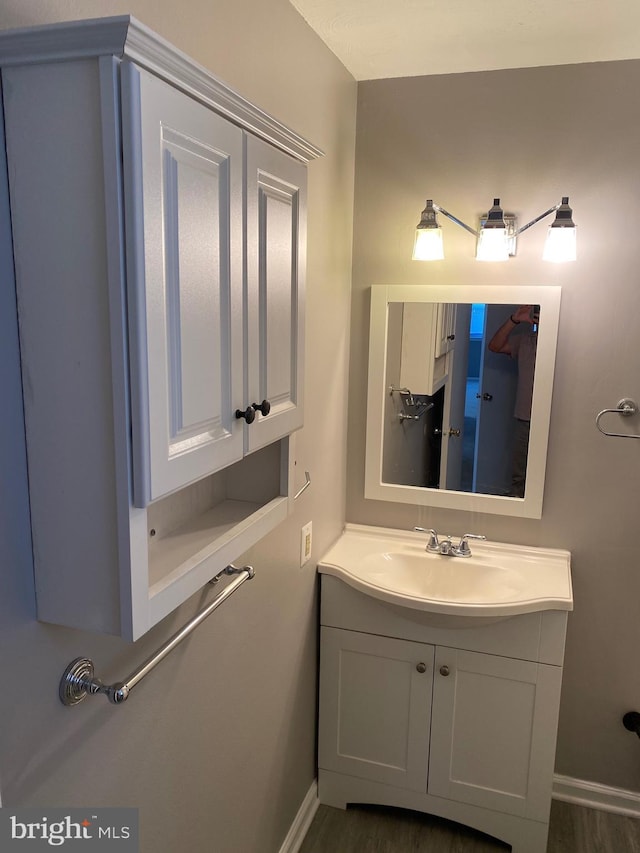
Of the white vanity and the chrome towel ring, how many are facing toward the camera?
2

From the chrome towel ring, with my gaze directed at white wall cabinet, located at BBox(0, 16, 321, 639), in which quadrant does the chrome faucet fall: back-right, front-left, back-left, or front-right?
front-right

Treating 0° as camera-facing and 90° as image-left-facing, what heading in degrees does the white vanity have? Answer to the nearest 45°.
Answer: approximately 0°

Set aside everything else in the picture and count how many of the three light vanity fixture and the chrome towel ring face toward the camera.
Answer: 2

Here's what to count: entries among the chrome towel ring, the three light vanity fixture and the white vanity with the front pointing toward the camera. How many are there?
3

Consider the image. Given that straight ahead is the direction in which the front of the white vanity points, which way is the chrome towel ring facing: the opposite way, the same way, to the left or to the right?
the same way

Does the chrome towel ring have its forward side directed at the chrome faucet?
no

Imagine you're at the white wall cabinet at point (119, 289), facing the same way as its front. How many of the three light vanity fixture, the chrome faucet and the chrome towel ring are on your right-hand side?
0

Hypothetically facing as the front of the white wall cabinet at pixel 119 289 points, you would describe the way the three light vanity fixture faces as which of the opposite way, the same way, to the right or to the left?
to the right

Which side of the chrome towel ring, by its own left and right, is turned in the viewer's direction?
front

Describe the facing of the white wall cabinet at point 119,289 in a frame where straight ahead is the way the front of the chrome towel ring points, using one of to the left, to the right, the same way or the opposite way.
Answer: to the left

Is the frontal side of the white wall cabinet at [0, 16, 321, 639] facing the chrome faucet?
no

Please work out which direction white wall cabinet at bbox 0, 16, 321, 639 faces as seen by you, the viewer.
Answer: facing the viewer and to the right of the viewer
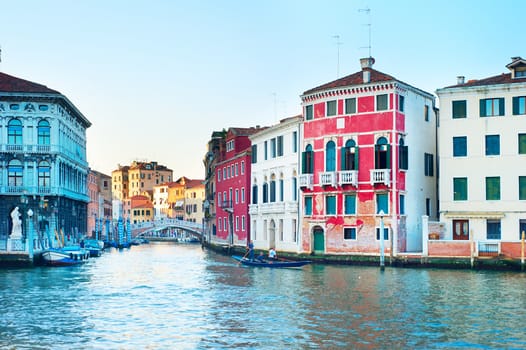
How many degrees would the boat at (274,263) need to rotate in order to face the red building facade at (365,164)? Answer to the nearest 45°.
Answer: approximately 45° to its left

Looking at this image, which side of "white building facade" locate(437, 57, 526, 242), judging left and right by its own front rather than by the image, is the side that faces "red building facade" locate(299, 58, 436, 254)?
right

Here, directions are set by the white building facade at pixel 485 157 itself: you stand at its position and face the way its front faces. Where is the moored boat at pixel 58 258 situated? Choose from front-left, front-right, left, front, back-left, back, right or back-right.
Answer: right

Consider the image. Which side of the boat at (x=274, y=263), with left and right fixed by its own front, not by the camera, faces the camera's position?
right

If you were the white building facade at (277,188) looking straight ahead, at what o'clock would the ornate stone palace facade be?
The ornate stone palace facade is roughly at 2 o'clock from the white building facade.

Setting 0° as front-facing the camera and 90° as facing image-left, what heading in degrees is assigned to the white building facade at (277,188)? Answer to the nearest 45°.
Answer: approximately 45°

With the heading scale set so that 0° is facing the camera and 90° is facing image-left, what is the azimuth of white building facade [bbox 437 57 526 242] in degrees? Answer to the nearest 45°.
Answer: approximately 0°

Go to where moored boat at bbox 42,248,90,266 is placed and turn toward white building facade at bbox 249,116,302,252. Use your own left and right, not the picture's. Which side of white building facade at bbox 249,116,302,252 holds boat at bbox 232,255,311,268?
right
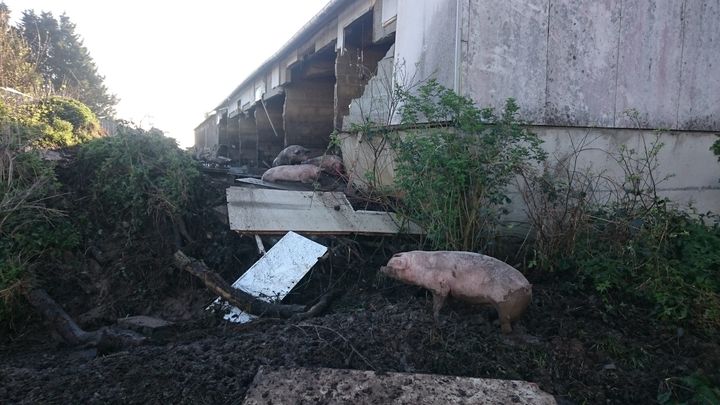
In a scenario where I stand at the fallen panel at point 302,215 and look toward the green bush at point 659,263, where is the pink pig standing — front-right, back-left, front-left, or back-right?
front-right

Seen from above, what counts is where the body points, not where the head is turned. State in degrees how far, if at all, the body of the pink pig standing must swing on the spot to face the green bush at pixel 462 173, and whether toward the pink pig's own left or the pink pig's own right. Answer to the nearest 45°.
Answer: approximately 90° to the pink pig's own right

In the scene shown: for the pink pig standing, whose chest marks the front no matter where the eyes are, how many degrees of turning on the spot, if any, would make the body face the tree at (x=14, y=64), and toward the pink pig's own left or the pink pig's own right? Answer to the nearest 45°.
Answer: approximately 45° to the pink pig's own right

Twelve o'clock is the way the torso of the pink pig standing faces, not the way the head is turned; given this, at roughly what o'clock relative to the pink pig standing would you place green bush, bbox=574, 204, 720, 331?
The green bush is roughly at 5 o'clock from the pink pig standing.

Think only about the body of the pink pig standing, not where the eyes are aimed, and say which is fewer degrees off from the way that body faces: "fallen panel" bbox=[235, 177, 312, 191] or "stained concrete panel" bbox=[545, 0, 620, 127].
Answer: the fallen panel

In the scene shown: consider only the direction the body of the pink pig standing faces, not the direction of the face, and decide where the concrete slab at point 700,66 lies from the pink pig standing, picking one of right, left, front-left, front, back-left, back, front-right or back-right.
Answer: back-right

§

**Consegna esercizio:** Converti in una lista JSON di stringhe le righe che partono da quella con "Twelve o'clock is" e proseguono fino a quella con "Answer: the fallen panel", estremi compresi. Metti una stringa per ogni riga e tralascia le righe vuote.

**Soluzione del problema:**
[
  "Twelve o'clock is the way the torso of the pink pig standing faces, not the way the head is turned; given this, at roughly what o'clock relative to the pink pig standing would you place green bush, bbox=574, 204, 720, 331?",
  "The green bush is roughly at 5 o'clock from the pink pig standing.",
  "Think only about the body of the pink pig standing, not where the eyes are aimed, and say which is fewer degrees off from the way that body faces: \"fallen panel\" bbox=[235, 177, 312, 191] or \"stained concrete panel\" bbox=[545, 0, 620, 127].",
  "Answer: the fallen panel"
]